Du siehst, es wird keinen Unterschied machen  :Wink:  (Außer es gab mal einen X2 3000+  :Razz: )

Grüße

Franz

----------

## ChrisJumper

Bei dieser Duo Core Werbung hab ich mich sofort gefragt ob ein Prozessor mit 2 oder mehr Kernen dieselbe Einstellungen benötigt wie ein Mainboard mit 2 oder mehr Prozzessoren. (Wenn auf dem Mainboard natürlich keine Multicore CPUs sind.)

Also kann man grob sagen das Multicore und Multicpu dieselben Einstellungen benutzen und es dafür keine Sonderlösungen (Parameter) in die make.conf Datei gibt?

Wobei mich auch noch interessieren würde, was mehr Leistung bringt: Multicore oder Multicpu.. denn die Multicore-CPUs bringen doch keinen eigenen flotten Lvl1 cache mit oder?

----------

## fangorn

Meines Wissens sind die L1 caches sowohl bei Intel wie bei AMD getrennt.

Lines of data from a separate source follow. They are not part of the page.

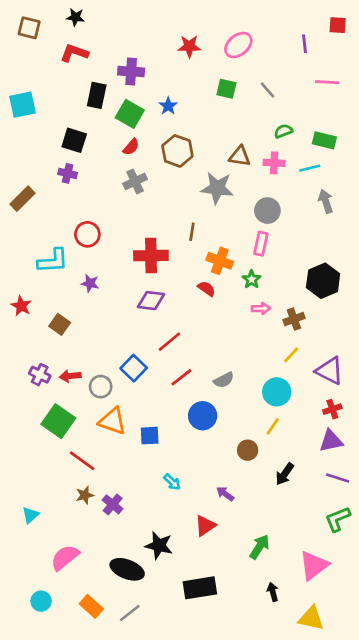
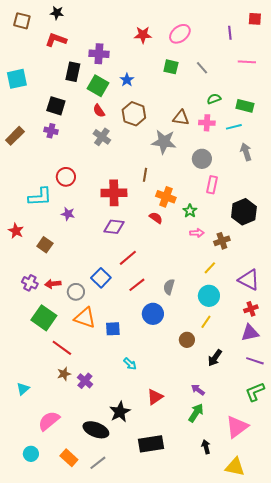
red semicircle: (131, 147) -> (99, 111), turned 104
gray cross: (135, 181) -> (102, 137), turned -30
brown rectangle: (23, 199) -> (15, 136), moved
pink rectangle: (261, 244) -> (212, 185), moved
yellow line: (291, 355) -> (210, 268), moved
gray semicircle: (224, 380) -> (169, 287), turned 133
purple arrow: (225, 494) -> (198, 390), moved
black star: (159, 545) -> (120, 412), turned 30

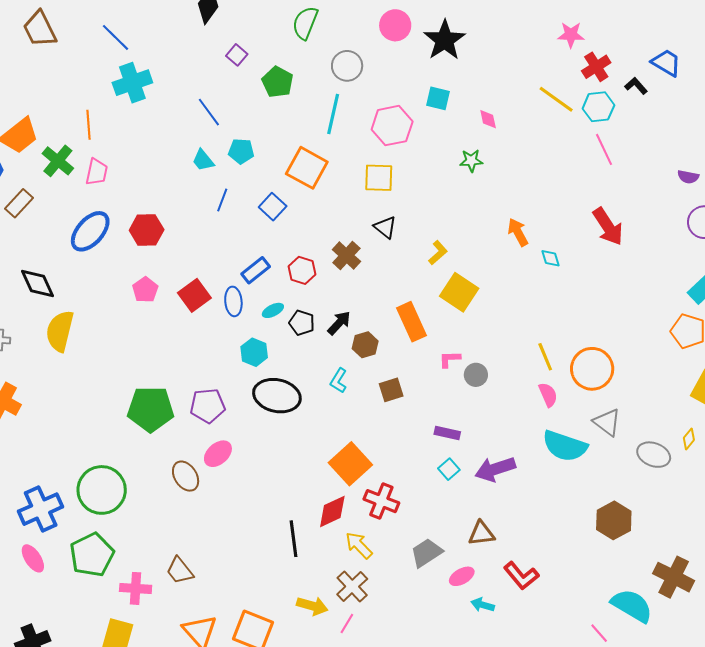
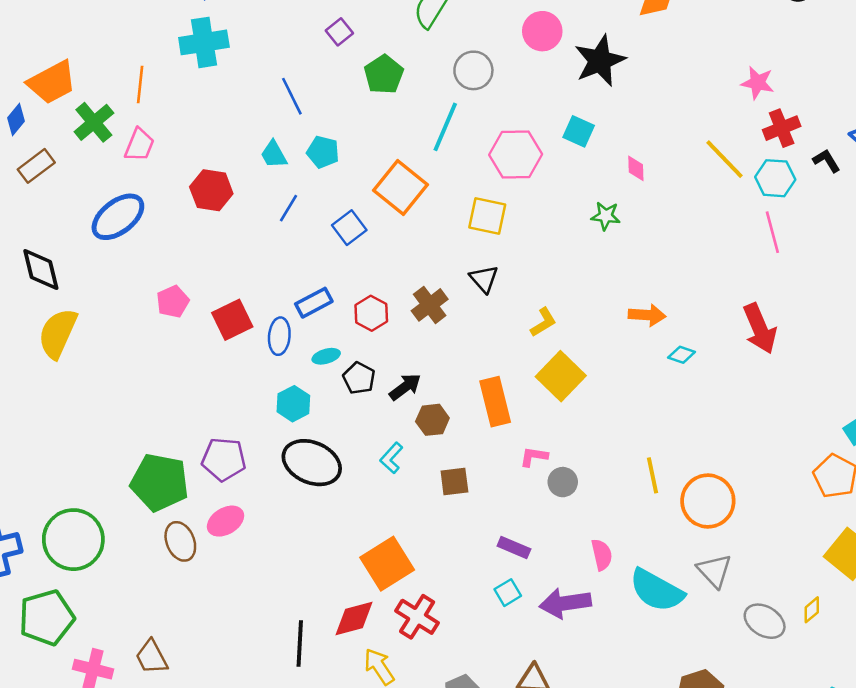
red hexagon: (147, 230) -> (211, 190), moved
orange arrow: (518, 232) -> (647, 315), turned 112
cyan diamond: (551, 258) -> (682, 355), turned -65
pink semicircle: (548, 395) -> (602, 555), moved
green pentagon: (151, 409) -> (159, 482), moved

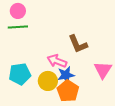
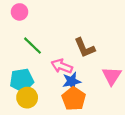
green line: (18, 27) -> (33, 46), moved, turned 48
yellow circle: (48, 81) -> (27, 98), moved

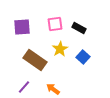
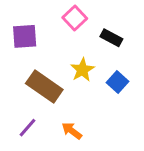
pink square: (55, 24) -> (75, 18), moved, turned -35

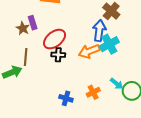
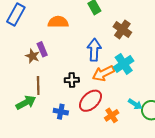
blue arrow: (99, 31) -> (94, 50), moved
red ellipse: (55, 39) -> (90, 101), moved
blue cross: (66, 98) -> (61, 112), moved

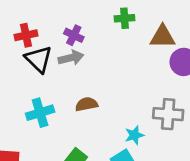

Intel hat einen gemeinsamen L2, AMD hat wirklich zwei unabhängige cores auf einem DIE  zusammengesetzt, also auch getrennte L2. Für beide Konzepte lassen sich Beispiele konstruieren, wo das Design im Vorteil ist, was zumindest Intel auch schon getan hat  :Wink: 

----------

## Thargor

Doch, einen L1 Cache hat jeder Core einzeln.

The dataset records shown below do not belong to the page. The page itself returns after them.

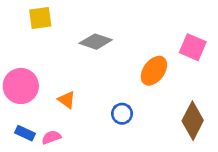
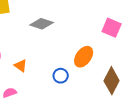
orange ellipse: (154, 71) -> (84, 57), moved

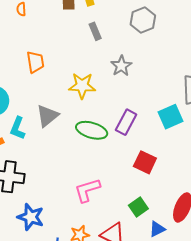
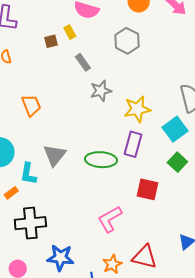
gray star: (121, 66) -> (101, 91), moved, turned 30
yellow star: (82, 86) -> (137, 109), moved
red square: (145, 162) -> (148, 189), moved
green square: (138, 207) -> (177, 162), moved

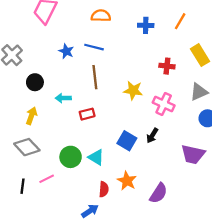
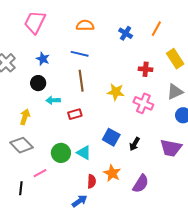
blue cross: (146, 25) -> (126, 33), turned 32
blue star: (66, 51) -> (43, 59), moved
black circle: (35, 82) -> (38, 83), moved
black arrow: (152, 136) -> (135, 144), moved
black line: (22, 186) -> (21, 188), moved

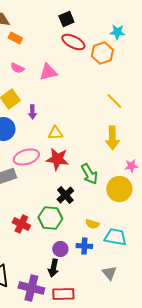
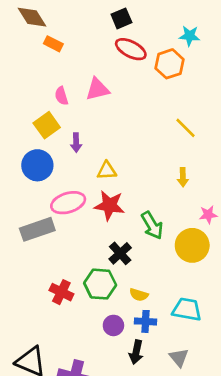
pink semicircle: (17, 68) -> (61, 96), moved, turned 48
yellow arrow: (112, 138) -> (183, 177), size x0.6
yellow semicircle: (92, 224) -> (139, 295), moved
black arrow: (53, 268) -> (136, 352), moved

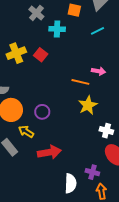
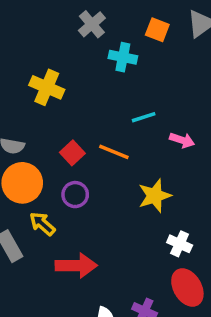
cyan line: (97, 31) -> (144, 117), moved
yellow cross: (16, 53) -> (47, 87), turned 36
red square: (41, 55) -> (72, 153), moved
orange line: (80, 82) -> (114, 152), moved

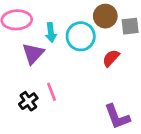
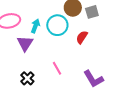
cyan arrow: (51, 32) -> (35, 26), turned -144
pink line: (52, 92) -> (57, 68), moved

Der L2 Cache ist dann glaub ich bei Intel gemeinsam für beide und bei AMD getrennt (oder andersrum, keine Ahnung  :Very Happy:  )

----------

## firefly

 *ChrisJumper wrote:*   

> Bei dieser Duo Core Werbung hab ich mich sofort gefragt ob ein Prozessor mit 2 oder mehr Kernen dieselbe Einstellungen benötigt wie ein Mainboard mit 2 oder mehr Prozzessoren. (Wenn auf dem Mainboard natürlich keine Multicore CPUs sind.)
> 
> Also kann man grob sagen das Multicore und Multicpu dieselben Einstellungen benutzen und es dafür keine Sonderlösungen (Parameter) in die make.conf Datei gibt?
> 
> Wobei mich auch noch interessieren würde, was mehr Leistung bringt: Multicore oder Multicpu.. denn die Multicore-CPUs bringen doch keinen eigenen flotten Lvl1 cache mit oder?

 

äh wie kommst du darauf, das multicore cpus keinen eigenen Lvl1 cache hätten? beide kerne haben einen level1 cache der nur 64kb(32kb daten + 32kb instruktionen) groß ist. Ich denke was du meinst den level2 cache, welche beim core-duo 2MB groß ist aber von beiden verwendet wird.

Bei den dualcore cpu X2 von AMD sieht das etwas anders aus, da hat jeder kern seinen eigenen levbel1 und level2 cache.

----------

## xraver

 *Thargor wrote:*   

> 
> 
> Der L2 Cache ist dann glaub ich bei Intel gemeinsam für beide und bei AMD getrennt (oder andersrum, keine Ahnung  )

 

Hab hier 2MB L2-Cache - denk mal die sind für beide Cores.

----------